Vector Store Options
| Vector Store | Best for | Spring AI starter |
|---|---|---|
| pgvector (PostgreSQL) | Apps already using PostgreSQL | spring-ai-pgvector-store-spring-boot-starter |
| Redis | Low-latency lookups, in-memory | spring-ai-redis-store-spring-boot-starter |
| Pinecone | Managed, large scale | spring-ai-pinecone-store-spring-boot-starter |
| Qdrant | Self-hosted, high performance | spring-ai-qdrant-store-spring-boot-starter |
| Chroma | Development and small projects | spring-ai-chroma-store-spring-boot-starter |
| Weaviate | Hybrid search (vector + keyword) | spring-ai-weaviate-store-spring-boot-starter |
For most Spring Boot applications already using PostgreSQL, pgvector is the simplest choice — no extra infrastructure needed.
MCP (Model Context Protocol) Integration
Spring AI 2.0 integrates Spring Boot as an MCP server or client. Your Spring Boot service can expose tools that Claude or other AI models call:
@Configuration
public class McpToolsConfig {
@Bean
@Description("Find orders by customer ID and date range")
public Function<OrderSearchRequest, List<Order>> findOrders(OrderService orderService) {
return request -> orderService.findOrders(
request.customerId(),
request.startDate(),
request.endDate()
);
}
}
spring:
ai:
mcp:
server:
enabled: true
name: order-service-mcp
AI models connected via MCP can now call findOrders to retrieve real data — combining AI reasoning with live business data.

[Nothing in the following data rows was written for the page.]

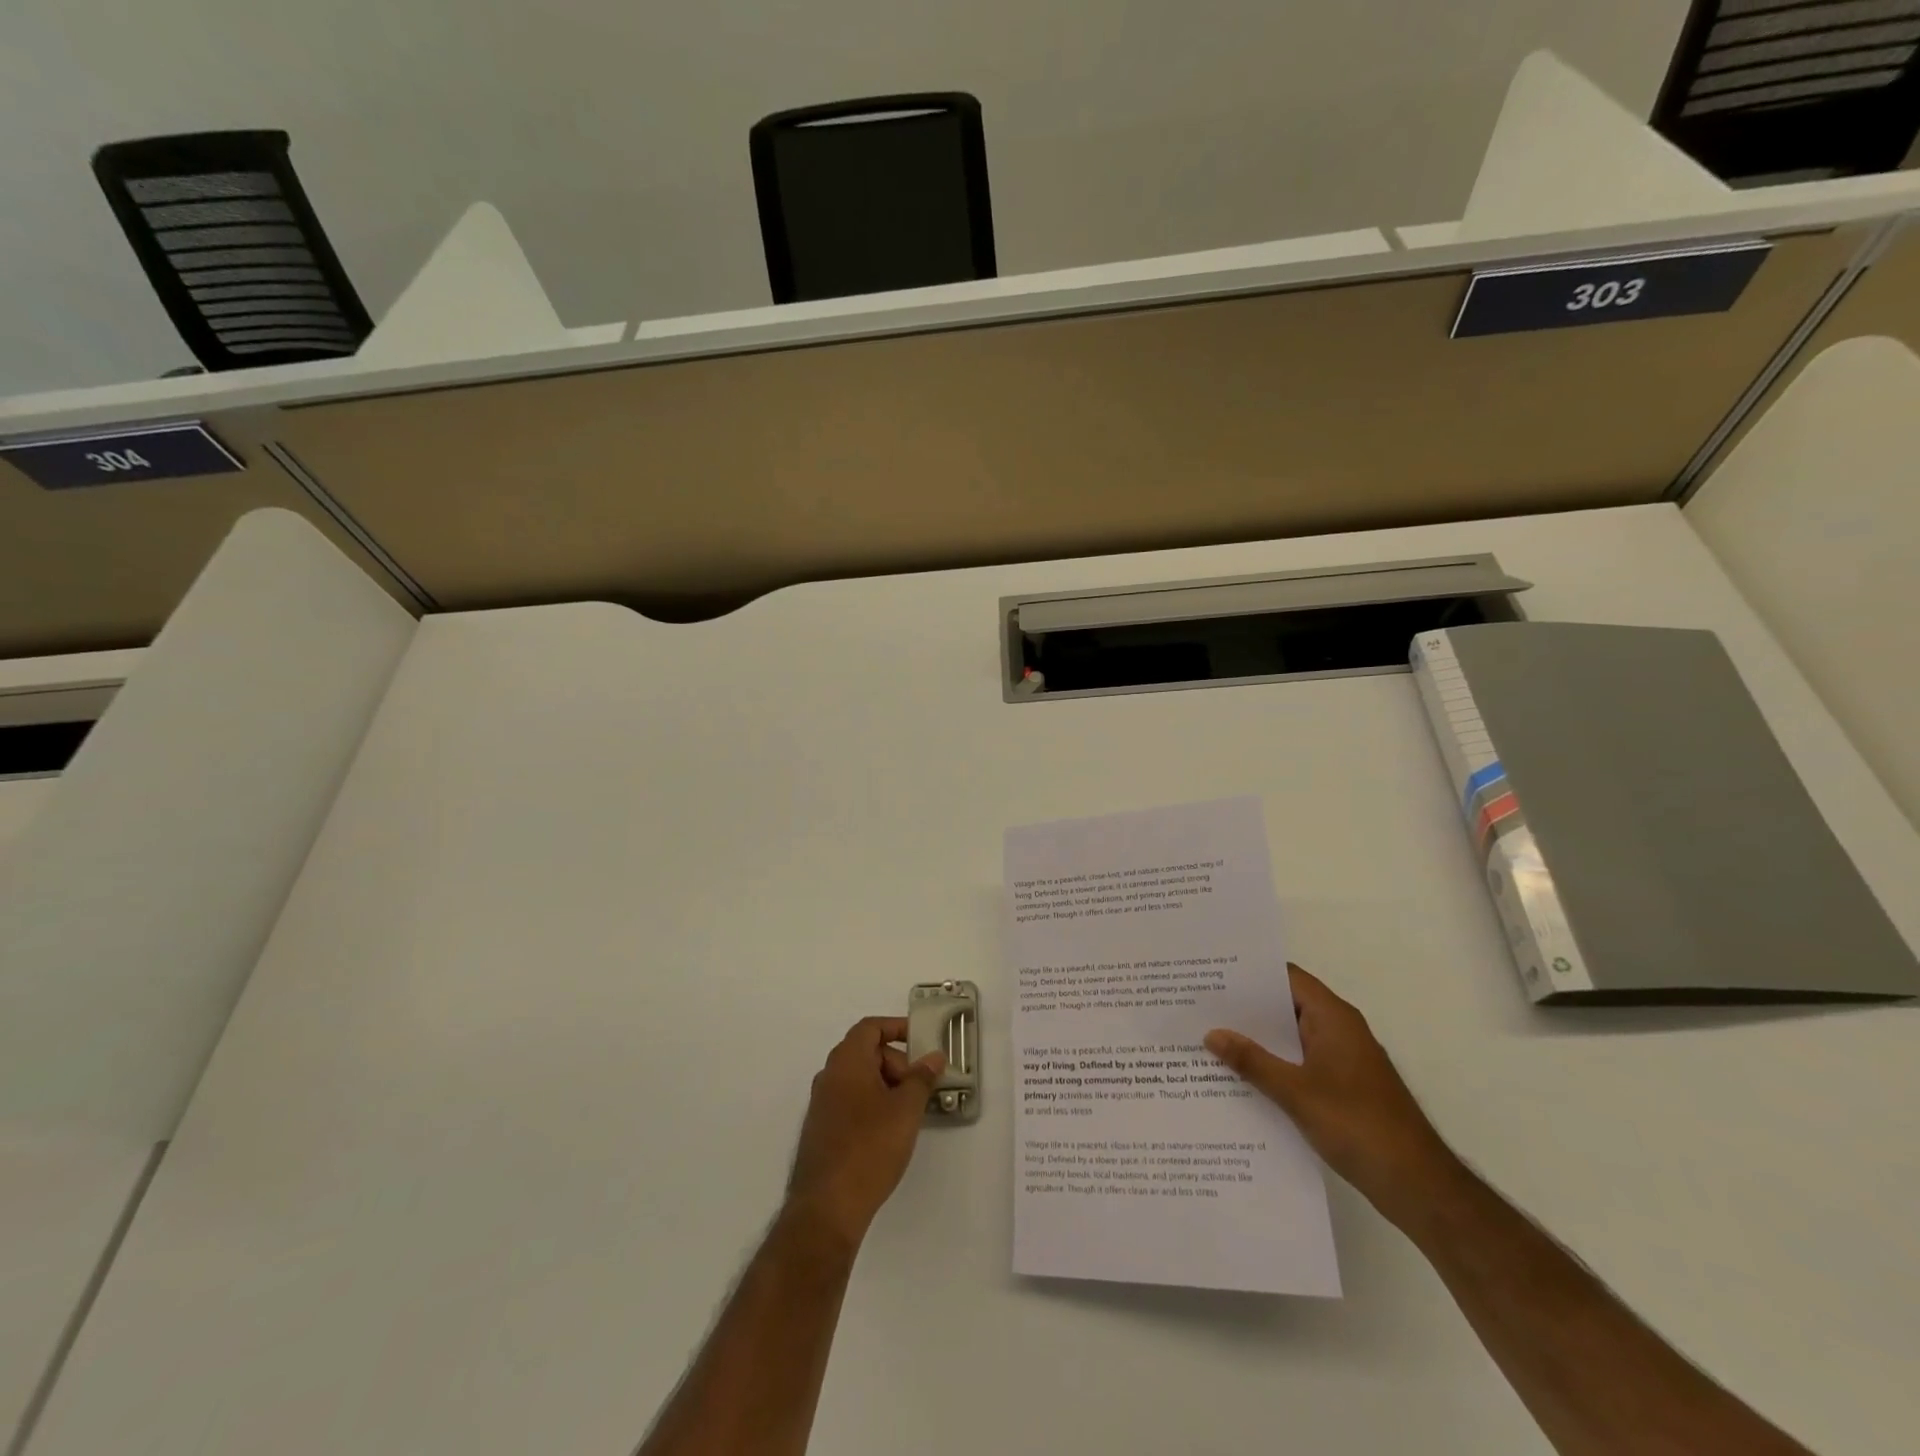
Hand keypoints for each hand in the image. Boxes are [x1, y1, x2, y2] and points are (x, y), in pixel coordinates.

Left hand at [786, 1018, 945, 1248]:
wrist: (827, 1206)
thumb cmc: (870, 1147)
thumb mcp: (906, 1109)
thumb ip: (922, 1078)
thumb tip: (934, 1057)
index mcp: (846, 1061)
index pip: (870, 1028)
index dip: (896, 1027)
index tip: (920, 1040)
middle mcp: (829, 1076)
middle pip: (865, 1052)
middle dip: (896, 1062)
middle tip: (918, 1087)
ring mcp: (821, 1104)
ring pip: (858, 1079)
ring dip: (885, 1085)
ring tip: (908, 1112)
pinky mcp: (820, 1130)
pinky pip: (850, 1101)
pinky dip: (872, 1103)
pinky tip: (889, 1131)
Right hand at [1206, 964, 1459, 1226]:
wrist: (1417, 1186)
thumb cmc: (1358, 1125)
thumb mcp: (1296, 1092)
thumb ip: (1252, 1061)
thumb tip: (1211, 1033)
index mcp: (1333, 1018)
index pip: (1287, 978)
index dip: (1250, 973)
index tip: (1212, 972)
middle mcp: (1339, 1030)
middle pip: (1286, 1006)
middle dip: (1246, 1008)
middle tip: (1200, 1005)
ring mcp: (1342, 1060)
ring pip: (1291, 1038)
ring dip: (1257, 1040)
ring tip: (1210, 1038)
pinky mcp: (1342, 1088)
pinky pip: (1299, 1063)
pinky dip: (1273, 1065)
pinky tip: (1240, 1078)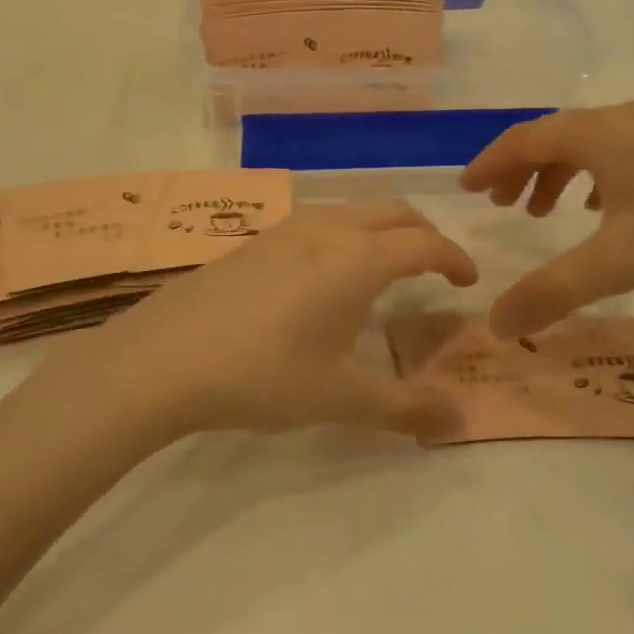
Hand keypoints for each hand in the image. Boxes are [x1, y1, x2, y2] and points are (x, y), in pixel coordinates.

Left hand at [37, 202, 477, 439]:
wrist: (165, 357)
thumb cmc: (264, 374)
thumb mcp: (340, 398)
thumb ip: (405, 408)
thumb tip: (460, 422)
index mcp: (359, 258)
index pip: (424, 243)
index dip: (453, 257)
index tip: (467, 280)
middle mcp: (328, 228)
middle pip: (392, 213)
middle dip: (423, 234)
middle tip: (435, 268)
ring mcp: (286, 228)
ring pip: (352, 211)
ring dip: (381, 230)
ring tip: (384, 269)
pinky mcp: (255, 239)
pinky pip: (318, 222)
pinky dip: (345, 235)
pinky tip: (325, 276)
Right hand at [461, 102, 633, 336]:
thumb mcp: (620, 262)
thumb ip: (553, 292)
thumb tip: (496, 325)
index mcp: (598, 134)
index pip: (524, 139)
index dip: (489, 162)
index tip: (466, 188)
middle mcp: (624, 119)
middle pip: (553, 136)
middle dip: (520, 170)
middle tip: (501, 205)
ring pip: (589, 144)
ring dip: (557, 174)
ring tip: (545, 212)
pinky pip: (620, 151)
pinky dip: (594, 176)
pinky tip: (604, 209)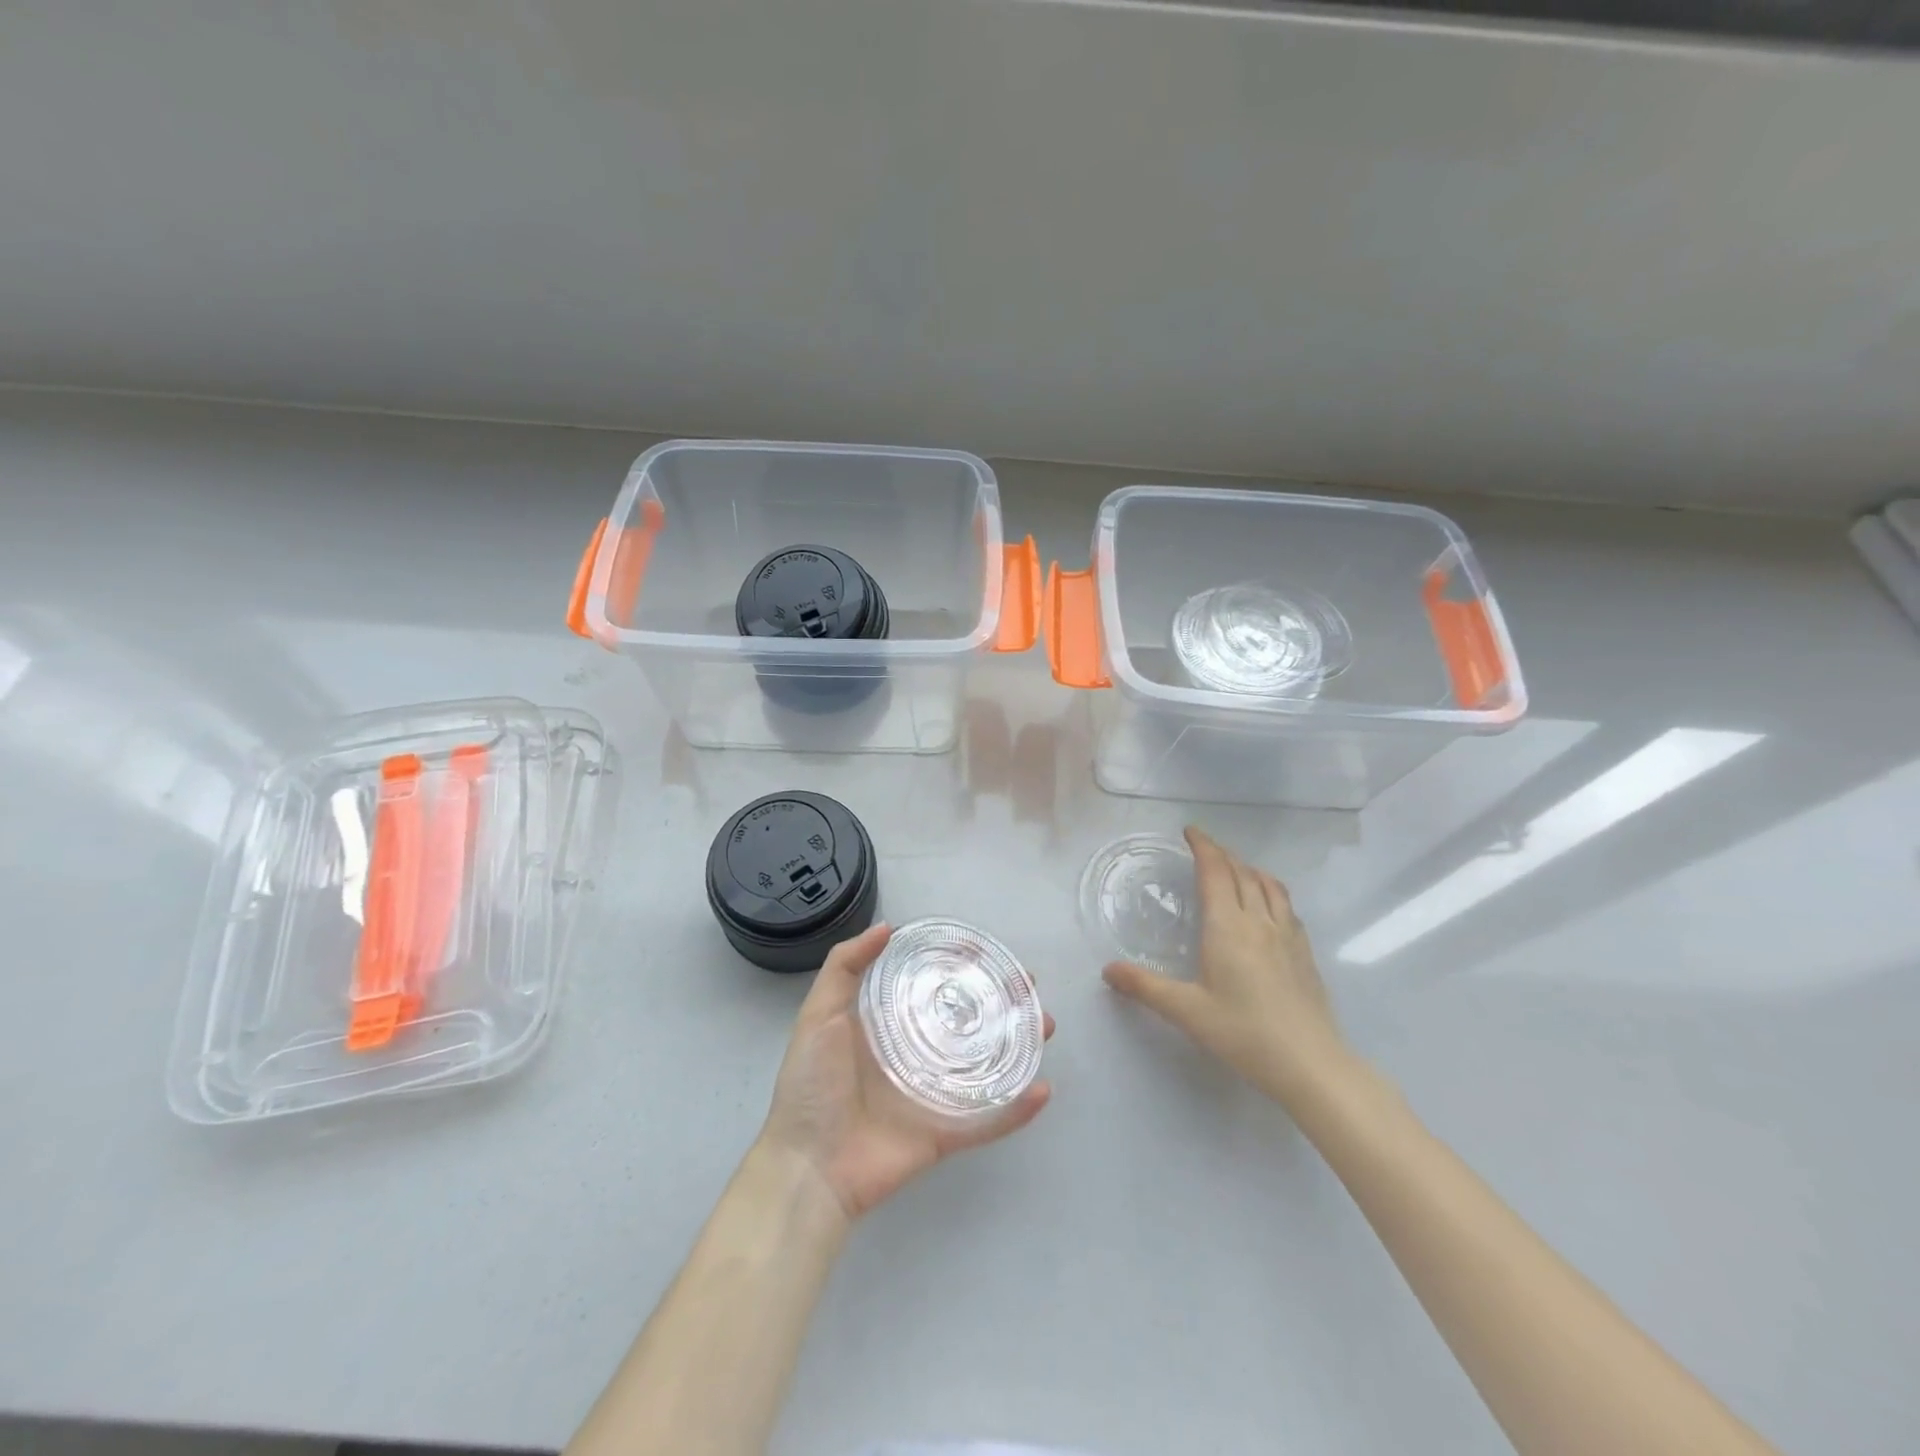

Local Development with Ollama
Run AI models locally for development (no API costs, no internet required):
# Install Ollama
brew install ollama # macOS
# Pull a model
ollama pull llama3.1 # 8B model, ~5 GB
ollama pull nomic-embed-text # embedding model
# Start Ollama server (usually starts automatically)
ollama serve
# application-dev.yaml — use Ollama locally
spring:
ai:
ollama:
base-url: http://localhost:11434
chat:
options:
model: llama3.1
embedding:
options:
model: nomic-embed-text
Switch to Claude for production by activating the prod profile — zero code changes.
Quick Reference
// Basic RAG query
chatClient.prompt()
.user(u -> u.text("Context: {ctx}\nQuestion: {q}")
.param("ctx", context)
.param("q", question))
.call()
.content();
// Vector search
vectorStore.similaritySearch(
SearchRequest.builder().query(question).topK(5).similarityThreshold(0.7).build()
);
// Ingest document
vectorStore.add(textSplitter.apply(new PagePdfDocumentReader(resource).get()));
// Stream response
chatClient.prompt().user(message).stream().content(); // returns Flux<String>
// Structured output
chatClient.prompt().user(text).call().entity(MyRecord.class);
Summary
Spring AI 2.0 brings RAG to Spring Boot with a clean, provider-neutral API. Build a RAG pipeline in three steps: ingest documents into a vector store, retrieve relevant chunks via similarity search, and prompt the LLM with retrieved context. Use pgvector for PostgreSQL teams (no extra infrastructure). Switch between Claude, OpenAI, and Ollama with a dependency swap. Spring AI’s MCP integration lets AI models call your Spring Boot services as tools — combining AI reasoning with live business data.